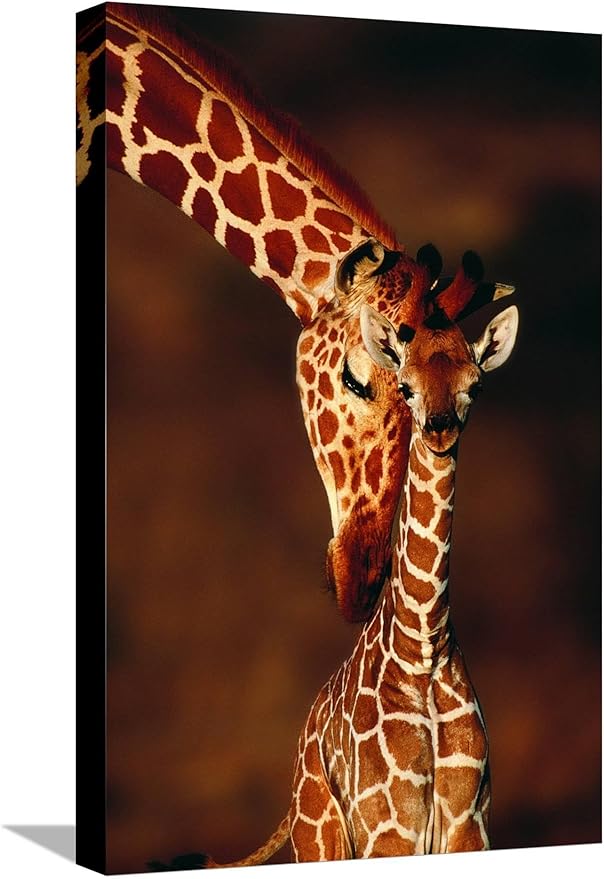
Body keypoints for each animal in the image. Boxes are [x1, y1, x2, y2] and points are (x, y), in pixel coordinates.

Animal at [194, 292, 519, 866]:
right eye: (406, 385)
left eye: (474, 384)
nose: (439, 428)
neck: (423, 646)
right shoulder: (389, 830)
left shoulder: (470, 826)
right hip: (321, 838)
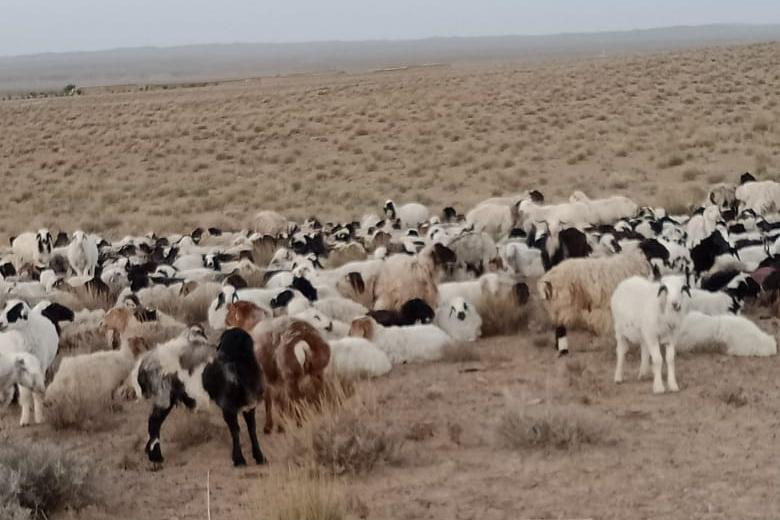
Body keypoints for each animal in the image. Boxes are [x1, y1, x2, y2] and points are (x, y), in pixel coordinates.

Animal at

▬▬▬▬▬▬▬▬▬▬

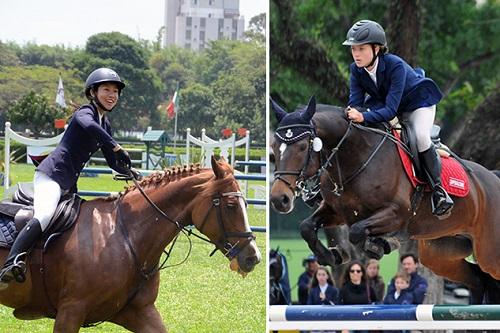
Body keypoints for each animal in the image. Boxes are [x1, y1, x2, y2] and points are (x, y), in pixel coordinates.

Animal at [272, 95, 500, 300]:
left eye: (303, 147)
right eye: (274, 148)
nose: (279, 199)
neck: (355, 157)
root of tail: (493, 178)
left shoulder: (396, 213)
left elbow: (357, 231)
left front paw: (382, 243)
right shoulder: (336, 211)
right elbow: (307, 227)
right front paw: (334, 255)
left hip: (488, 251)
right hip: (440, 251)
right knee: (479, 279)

▬▬▬▬▬▬▬▬▬▬

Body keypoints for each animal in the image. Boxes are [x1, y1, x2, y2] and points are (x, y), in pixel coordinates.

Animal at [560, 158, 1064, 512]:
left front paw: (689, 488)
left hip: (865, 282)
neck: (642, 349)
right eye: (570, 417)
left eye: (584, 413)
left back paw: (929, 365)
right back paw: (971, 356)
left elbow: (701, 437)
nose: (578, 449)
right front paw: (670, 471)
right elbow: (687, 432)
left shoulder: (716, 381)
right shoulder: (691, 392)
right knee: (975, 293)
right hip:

▬▬▬▬▬▬▬▬▬▬

• [Assigned task]
What you give back should be only the lines of the records above, starting at the line with "root of tail: (493, 178)" and ending at the line with "right knee: (479, 279)", restated word for word.

• [The answer]
root of tail: (493, 178)
left shoulder: (396, 213)
left elbow: (357, 231)
left front paw: (382, 243)
right shoulder: (336, 211)
right elbow: (307, 227)
right front paw: (334, 255)
left hip: (488, 251)
right hip: (440, 251)
right knee: (479, 279)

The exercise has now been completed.